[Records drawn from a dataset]
——

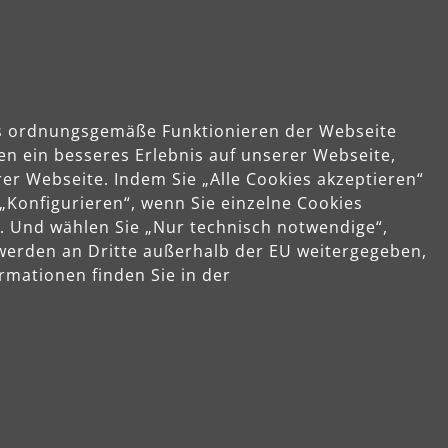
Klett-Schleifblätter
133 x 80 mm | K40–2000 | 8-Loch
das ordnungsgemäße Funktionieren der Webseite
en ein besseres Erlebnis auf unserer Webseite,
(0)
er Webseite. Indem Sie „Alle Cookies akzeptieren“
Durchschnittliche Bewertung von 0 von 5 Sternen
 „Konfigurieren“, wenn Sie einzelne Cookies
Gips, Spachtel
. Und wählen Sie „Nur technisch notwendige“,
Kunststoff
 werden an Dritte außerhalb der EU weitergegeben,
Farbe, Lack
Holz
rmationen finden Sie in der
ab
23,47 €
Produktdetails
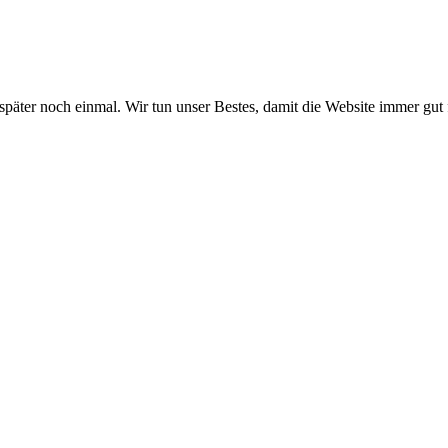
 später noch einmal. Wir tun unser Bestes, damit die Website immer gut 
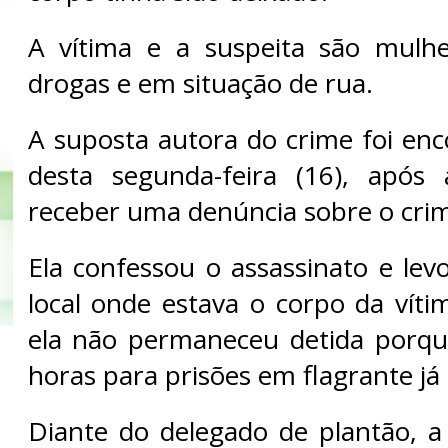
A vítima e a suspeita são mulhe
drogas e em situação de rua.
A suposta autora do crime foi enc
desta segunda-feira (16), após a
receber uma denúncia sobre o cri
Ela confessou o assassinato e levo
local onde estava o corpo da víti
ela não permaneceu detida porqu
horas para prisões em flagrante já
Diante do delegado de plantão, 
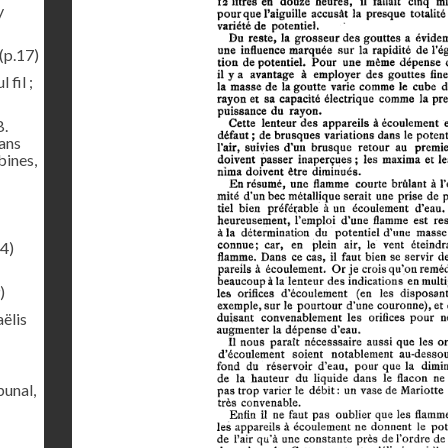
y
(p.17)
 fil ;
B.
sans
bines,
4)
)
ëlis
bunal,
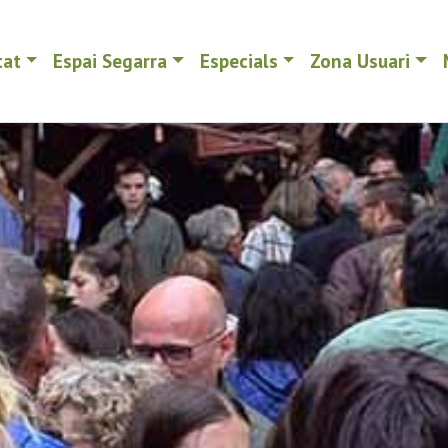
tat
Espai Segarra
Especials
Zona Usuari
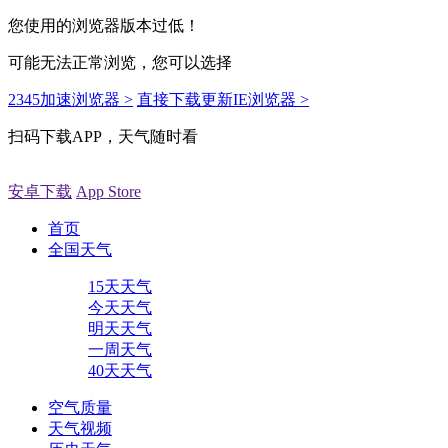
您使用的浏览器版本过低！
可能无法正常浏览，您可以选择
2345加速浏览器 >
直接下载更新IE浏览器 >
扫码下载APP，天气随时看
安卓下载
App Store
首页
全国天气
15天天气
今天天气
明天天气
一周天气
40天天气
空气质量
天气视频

——

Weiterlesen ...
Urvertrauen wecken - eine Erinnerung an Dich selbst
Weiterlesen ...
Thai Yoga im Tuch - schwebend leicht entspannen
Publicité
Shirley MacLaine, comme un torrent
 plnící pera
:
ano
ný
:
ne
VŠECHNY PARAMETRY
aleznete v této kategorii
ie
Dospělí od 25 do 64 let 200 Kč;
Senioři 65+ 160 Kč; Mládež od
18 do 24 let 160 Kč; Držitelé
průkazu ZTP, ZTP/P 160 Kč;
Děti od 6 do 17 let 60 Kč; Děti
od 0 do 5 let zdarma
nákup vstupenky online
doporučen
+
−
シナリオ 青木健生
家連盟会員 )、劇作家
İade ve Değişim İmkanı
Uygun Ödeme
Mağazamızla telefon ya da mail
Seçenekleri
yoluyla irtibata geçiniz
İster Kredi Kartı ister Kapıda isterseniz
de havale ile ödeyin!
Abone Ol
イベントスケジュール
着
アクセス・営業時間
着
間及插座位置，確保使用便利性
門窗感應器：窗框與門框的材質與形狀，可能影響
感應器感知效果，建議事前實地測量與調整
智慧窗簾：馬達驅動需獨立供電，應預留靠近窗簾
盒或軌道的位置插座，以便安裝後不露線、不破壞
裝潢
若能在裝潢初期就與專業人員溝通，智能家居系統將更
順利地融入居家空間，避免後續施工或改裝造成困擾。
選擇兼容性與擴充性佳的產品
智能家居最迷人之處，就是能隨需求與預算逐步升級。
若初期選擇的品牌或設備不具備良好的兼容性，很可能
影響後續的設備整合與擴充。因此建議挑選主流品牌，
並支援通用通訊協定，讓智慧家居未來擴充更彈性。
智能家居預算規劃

——

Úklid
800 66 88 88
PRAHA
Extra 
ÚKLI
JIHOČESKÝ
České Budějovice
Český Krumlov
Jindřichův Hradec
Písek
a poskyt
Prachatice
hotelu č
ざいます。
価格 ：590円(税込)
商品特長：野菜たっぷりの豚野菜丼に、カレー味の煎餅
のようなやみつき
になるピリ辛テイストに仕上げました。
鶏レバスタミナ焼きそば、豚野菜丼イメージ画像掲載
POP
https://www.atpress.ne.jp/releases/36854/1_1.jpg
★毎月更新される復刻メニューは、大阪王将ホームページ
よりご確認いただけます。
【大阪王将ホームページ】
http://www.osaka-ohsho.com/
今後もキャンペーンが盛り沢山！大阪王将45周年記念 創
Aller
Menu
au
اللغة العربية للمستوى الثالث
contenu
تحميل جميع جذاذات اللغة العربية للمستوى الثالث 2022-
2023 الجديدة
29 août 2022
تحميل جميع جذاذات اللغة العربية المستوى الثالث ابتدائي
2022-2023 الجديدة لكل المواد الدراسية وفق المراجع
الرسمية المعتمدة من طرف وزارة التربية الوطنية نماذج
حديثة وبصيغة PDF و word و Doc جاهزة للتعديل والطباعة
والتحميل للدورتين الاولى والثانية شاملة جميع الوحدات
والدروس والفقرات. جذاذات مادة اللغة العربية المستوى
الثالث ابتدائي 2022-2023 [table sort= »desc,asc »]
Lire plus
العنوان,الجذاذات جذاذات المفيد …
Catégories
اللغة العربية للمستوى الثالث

——

* _Problem to solve_:
Please output, exactly as written, the lines above from the one holding "Klett-Schleifblätter" through the one holding "A suposta autora do crime foi enc", both included, with the pictures omitted.

* _Answer section_:
Klett-Schleifblätter
133 x 80 mm | K40–2000 | 8-Loch
das ordnungsgemäße Funktionieren der Webseite
en ein besseres Erlebnis auf unserer Webseite,
(0)
er Webseite. Indem Sie „Alle Cookies akzeptieren“
Durchschnittliche Bewertung von 0 von 5 Sternen
 „Konfigurieren“, wenn Sie einzelne Cookies
Gips, Spachtel
. Und wählen Sie „Nur technisch notwendige“,
Kunststoff
 werden an Dritte außerhalb der EU weitergegeben,
Farbe, Lack
Holz
rmationen finden Sie in der
ab
23,47 €
Produktdetails
 später noch einmal. Wir tun unser Bestes, damit die Website immer gut 
A vítima e a suspeita são mulhe
drogas e em situação de rua.
A suposta autora do crime foi enc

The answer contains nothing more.